● **CONSIGNE**
Recopiez à l'identique, dans le texte sur le livre de Joël ci-dessous, le passage qui commence par « On lira le livre » et se poursuit jusqu'à « génération en génération. ».

Le verset titre ne nous apprend rien sur la personne du prophète ni sur son époque.
Le livre de Joël n’évoque pas distinctement Israël, le royaume du Nord. Le nom Israël y désigne la communauté en relation avec YHWH, le SEIGNEUR (2.27 ; 4.2,16). Jérusalem (ou Sion), lieu du culte et de la demeure de Dieu, est le lieu central où le peuple prend conscience de son identité. On a tenté de faire correspondre les indications historiques du texte à plusieurs périodes, en prenant en considération les ennemis (2.20 ; 4.4,19) ou les partenaires commerciaux nommés (4.6-8), et aussi le fait que les grands responsables des deux catastrophes nationales, les Assyriens et les Babyloniens, sont absents de la scène. Les hypothèses vont de la fin du IXe siècle au IVe siècle av. J.-C., après l’exil babylonien et le retour en Juda. D’autres indices potentiels, comme l’invasion d’insectes destructeurs et la sécheresse décrites au chapitre 1, sont plus difficilement exploitables, car nous ignorons s’ils correspondent à des événements contemporains du prophète ou s’ils servent seulement d’illustrations à son message.
On lira le livre comme une prédication qui peut concerner tous les temps. Les v. 2 et 3 du chapitre 1 invitent d’ailleurs à transmettre son contenu de génération en génération.
La structure du livre de Joël n’est pas facile à discerner. On distingue cependant des thèmes et des motifs littéraires qui s’entrecroisent. Trois grandes parties apparaissent :
De 1.4 à 1.20 le texte superpose les effets d’une invasion de criquets (v. 4-14) et de la venue du jour du SEIGNEUR (v. 15-20), comme si l’un était le signe de l’autre. Le jour du SEIGNEUR se caractérise par des catastrophes et des bouleversements cosmiques : c’est un cataclysme auquel nul ne peut échapper (2.1-11).

● **DONNÉES FOURNIES**

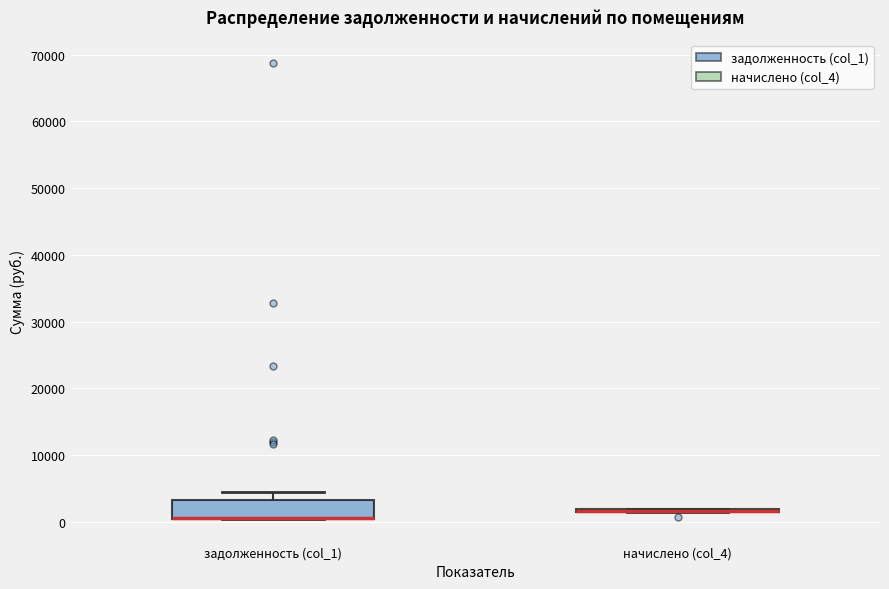

Comparing the boxes themselves (not the whiskers), which one is the tallest?

задолженность (col_1)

● **CORRIGÉ**
On lira le livre comme une prédication qui peut concerner tous les temps. Les v. 2 et 3 du chapitre 1 invitent d’ailleurs à transmettre son contenu de génération en génération.